The project was well-thought out in that not only was there a desire to collect, the idea was to document all the existing historical items still surviving as a first task, so that some kind of historic register could be created. And so that people could notify the State Printing Collection if they were thinking of disposing of material—so that nothing would just be dumped. Does this register still exist? The idea was for all this printing machinery and equipment to be exhibited at the proposed Museum of Science and Technology at Spotswood which is now more of a children’s theme park than a museum. I do believe that one of Australia’s greatest print-related items of machinery is held somewhere down at Spotswood in storage—though I have never been able to see it. This is the scale model paper machine which started Australia along its road as a major paper and pulp manufacturer using local hardwoods.
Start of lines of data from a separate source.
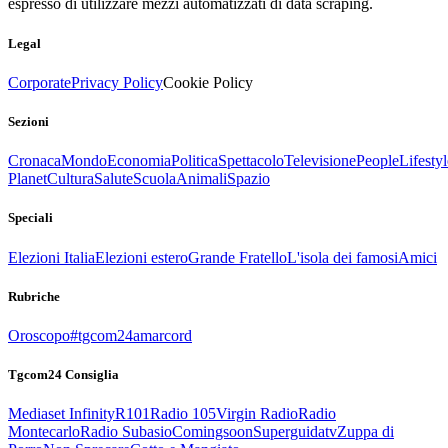
espresso di utilizzare mezzi automatizzati di data scraping.
Legal
Corporate
Privacy Policy
Cookie Policy
Sezioni
Cronaca
Mondo
Economia
Politica
Spettacolo
Televisione
People
Lifestyl
Planet
Cultura
Salute
Scuola
Animali
Spazio
Speciali
Elezioni Italia
Elezioni estero
Grande Fratello
L'isola dei famosi
Amici
Rubriche
Oroscopo
#tgcom24amarcord
Tgcom24 Consiglia
Mediaset Infinity
R101
Radio 105
Virgin Radio
Radio
Montecarlo
Radio Subasio
Comingsoon
Superguidatv
Zuppa di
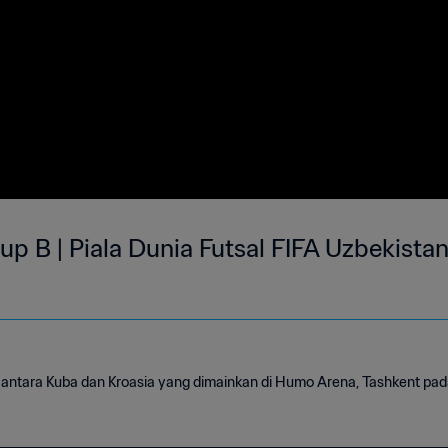
rup B | Piala Dunia Futsal FIFA Uzbekista
 antara Kuba dan Kroasia yang dimainkan di Humo Arena, Tashkent pa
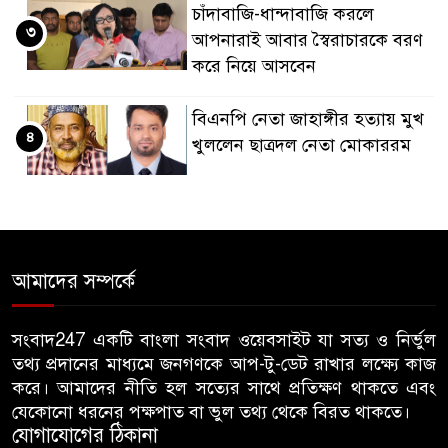
চাঁদাবাজি-ধান্দাবাজি করলে
৩
আপনারাই আবার স্বৈরাচারকে বরণ
করে নিয়ে আসবেন
বিএনপি নেতা জাহাঙ্গীর হত্যায় মুখ
৪
খুললেন ছাত্রদল নেতা মোকাররম
জুলাই গণঅভ্যুত্থান দিবসে
৫
জামায়াতের কর্মসূচিতে বিএনপির
হামলা, ভিডিও করায় সাংবাদিককে
আমাদের সম্পর্কে
মারধর
হামলার উদ্যেশ্যে শিবিরের মেসের
সংবাদ247 একটি বাংলা সংবাদ ওয়েবসাইট যা সত্য ও নির্ভুল
৬
তথ্য প্রদানের মাধ্যমে জনগণকে আপ-টু-ডেট রাখার লক্ষ্যে কাজ
তথ্য সংগ্রহ, ছাত্রদল সভাপতিকে
করে। আমাদের নীতি হল সত্যের সাথে প্রতিক্ষণ থাকতে এবং
সাবেক শিবির সভাপতির কড়া বার্তা
যেকোনো ধরনের পক্ষপাত বা ভুল তথ্য থেকে বিরত থাকতে।
যোগাযোগের ঠিকানা
জাবির আল-বেরুনী হলে আটক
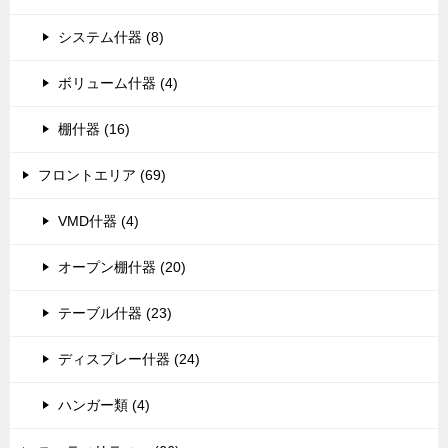
システム什器 (8)
ボリューム什器 (4)
棚什器 (16)
フロントエリア (69)
VMD什器 (4)
オープン棚什器 (20)
テーブル什器 (23)
ディスプレー什器 (24)
ハンガー類 (4)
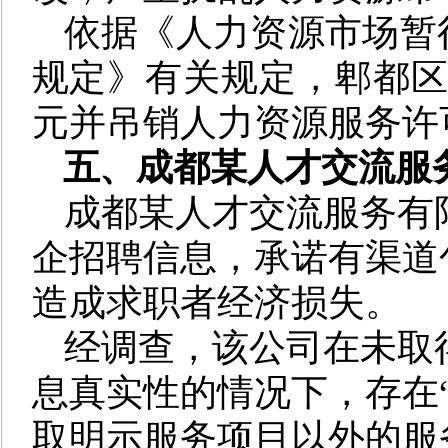
依据《人力资源市场暂
规定》有关规定，郫都区人
元并吊销人力资源服务许
五
、成都某人才交流服
成都某人才交流服务有
企招聘信息，承诺有渠道
造成求职者经济损失。
经调查，该公司在未取
息真实性的情况下，存在“
取明示服务项目以外的服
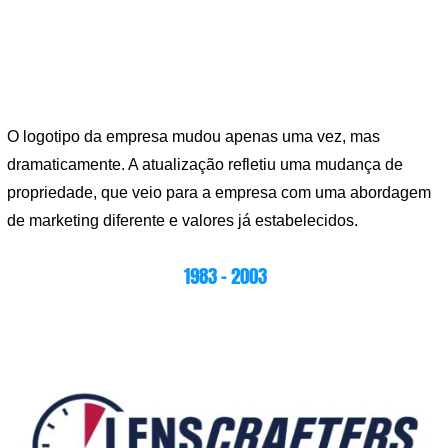
O logotipo da empresa mudou apenas uma vez, mas
dramaticamente. A atualização refletiu uma mudança de
propriedade, que veio para a empresa com uma abordagem
de marketing diferente e valores já estabelecidos.
1983 – 2003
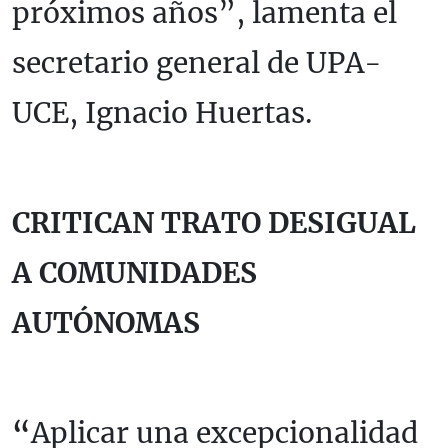
próximos años”, lamenta el
secretario general de UPA-
UCE, Ignacio Huertas.
CRITICAN TRATO DESIGUAL
A COMUNIDADES
AUTÓNOMAS
“
Aplicar una excepcionalidad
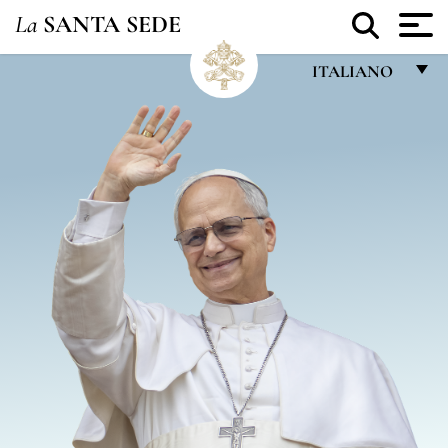
La
SANTA SEDE
ITALIANO
FRANÇAIS
ENGLISH
ITALIANO
PORTUGUÊS
ESPAÑOL
DEUTSCH
POLSKI
العربيّة
中文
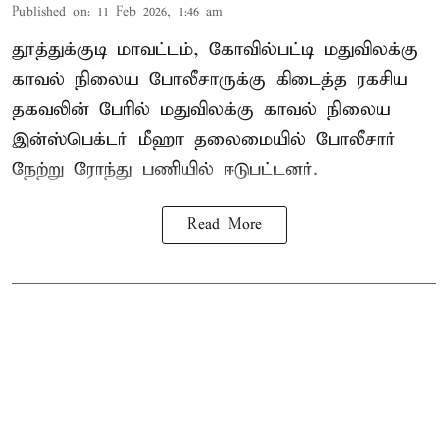
Published on
:
11 Feb 2026, 1:46 am
தூத்துக்குடி மாவட்டம், கோவில்பட்டி மதுவிலக்கு
காவல் நிலைய போலீசாருக்கு கிடைத்த ரகசிய
தகவலின் பேரில் மதுவிலக்கு காவல் நிலைய
இன்ஸ்பெக்டர் மீஹா தலைமையில் போலீசார்
நேற்று ரோந்து பணியில் ஈடுபட்டனர்.
Read More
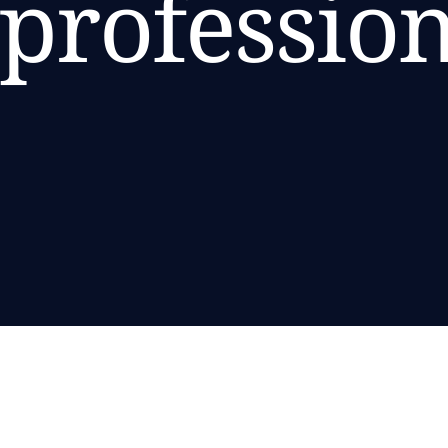
 professio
Both of these museums do have large collections of printing machinery and equipment in storage, some of it quite extraordinary. Museum Victoria, for example, has the original wooden hand press used by Fawkner but this is on display in the section on the history of Victoria. But our science and technology museums have virtually nothing dealing with printing on display despite the significant amount of interest and work as attested to above in the Eighties.